Indian Tax Solution
Mumbai: As the date for Goods and Services Tax (GST) audit nears, many companies and banks fear they will not be able to comply with separate audits of all the states by the end of the year as required by the GST framework because they do not reconcile their financial results with state wise returns.
Many companies have also reached out to the government and sought an extension of the deadline for filing the returns. The government has still not extended the deadline. The tax returns are to be filed for July 2017 to March 2018 period. All companies with annual revenue of at least Rs 2 crore in India have to comply.

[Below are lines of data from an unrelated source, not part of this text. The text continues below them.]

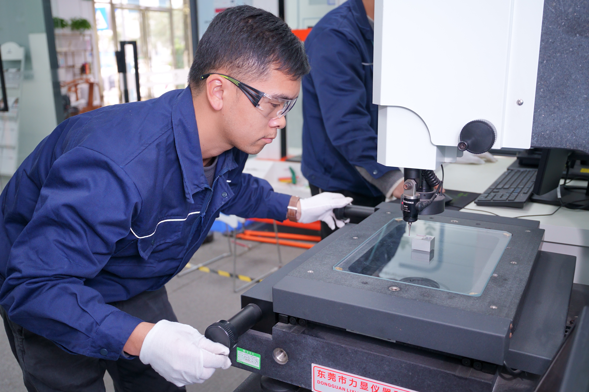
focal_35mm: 34
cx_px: 294
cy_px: 196
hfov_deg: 55.8
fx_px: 556
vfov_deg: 38.9
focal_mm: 34
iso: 1000
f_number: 4
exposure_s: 1/125
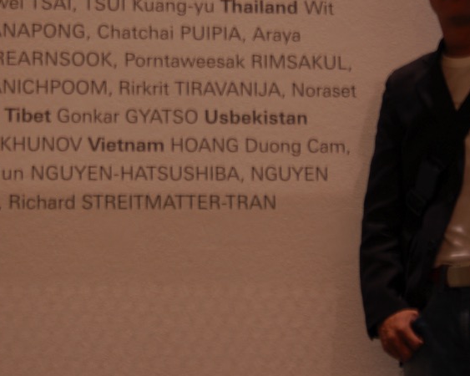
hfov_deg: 15.4
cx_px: 205
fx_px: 1738
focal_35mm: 125
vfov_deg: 12.3
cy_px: 111
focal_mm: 50
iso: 200
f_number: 4.5
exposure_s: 1/5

"The regulations for filing the state returns came only about a month back and most of the companies may find it difficult to reconcile their financial results with state revenues. There was a request to the government to extend the deadline for filing these returns, but that has not happened yet," said Pratik Jain, National Leader, Indirect Tax, PwC India
For most large companies, like the BSE 500 ones, there would be at least 30 registrations in every state across India. This would mean that they would be required to file returns in every state. Industry trackers say that in some cases the problem is that some income and expenses are common corporate ones and it's tough to allot them to one particular state.

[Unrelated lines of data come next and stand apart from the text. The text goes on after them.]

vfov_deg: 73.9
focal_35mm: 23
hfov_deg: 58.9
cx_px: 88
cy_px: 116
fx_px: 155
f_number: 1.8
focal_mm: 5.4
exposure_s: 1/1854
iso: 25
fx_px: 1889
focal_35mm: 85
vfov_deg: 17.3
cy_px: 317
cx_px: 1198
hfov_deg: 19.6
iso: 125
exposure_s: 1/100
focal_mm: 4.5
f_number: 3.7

"Some businesses would need to devise methods to deal with input tax credits emanating from common corporate overheads such as advertising, branding etc as these may relate to the previous fiscal but may have been determined in the current fiscal year and attribution to states having a GST registration may require more efforts " M S Mani, Partner, Deloitte India Other common expenses like audit fees paid by companies, interest on fixed deposit or scrap sales would be tough to allot. Tax experts said in many cases companies are allotting these expenses and income in states they have head offices.

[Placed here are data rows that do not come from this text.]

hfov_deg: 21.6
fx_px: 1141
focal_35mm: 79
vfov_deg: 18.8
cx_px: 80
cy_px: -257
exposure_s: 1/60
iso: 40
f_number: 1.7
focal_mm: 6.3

Tax experts say that in many cases statutory auditors have still not prepared the financial results besides the GST framework stipulates that once returns are filed in each state, it cannot be revised. Many companies fear this could mean that if there is a mistake it could be problematic. The fear is also that the companies, who miss out on filing the returns by December 31, may be the first ones to be scrutinised by the taxman. Most companies want the government to extend the deadline of filing these returns- GSTR 9 and GSTR 9 C - to March 31, 2019.
The problem is that both central and state officials are now empowered to investigate companies on GST liabilities and claims and take action against erring entities without bothering about jurisdiction. The Central Board of Excise and Customs (CBEC) in October asked central tax officers to initiate action if they detected tax evasion based on intelligence inputs even in companies that are under state tax authority.